Each line of the listing where "guía" appears should be reported.
(DATA SHOWN Opens)
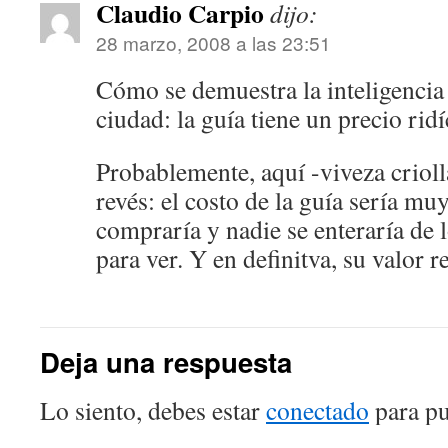
Claudio Carpio
dijo:
28 marzo, 2008 a las 23:51
Cómo se demuestra la inteligencia
ciudad: la guía tiene un precio ridí
Probablemente, aquí -viveza crioll
revés: el costo de la guía sería muy
compraría y nadie se enteraría de 
para ver. Y en definitva, su valor re
Deja una respuesta
Lo siento, debes estar
conectado
para pu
(DATA SHOWN Closes)
* TASK OUTPUT *
ciudad: la guía tiene un precio ridí
revés: el costo de la guía sería muy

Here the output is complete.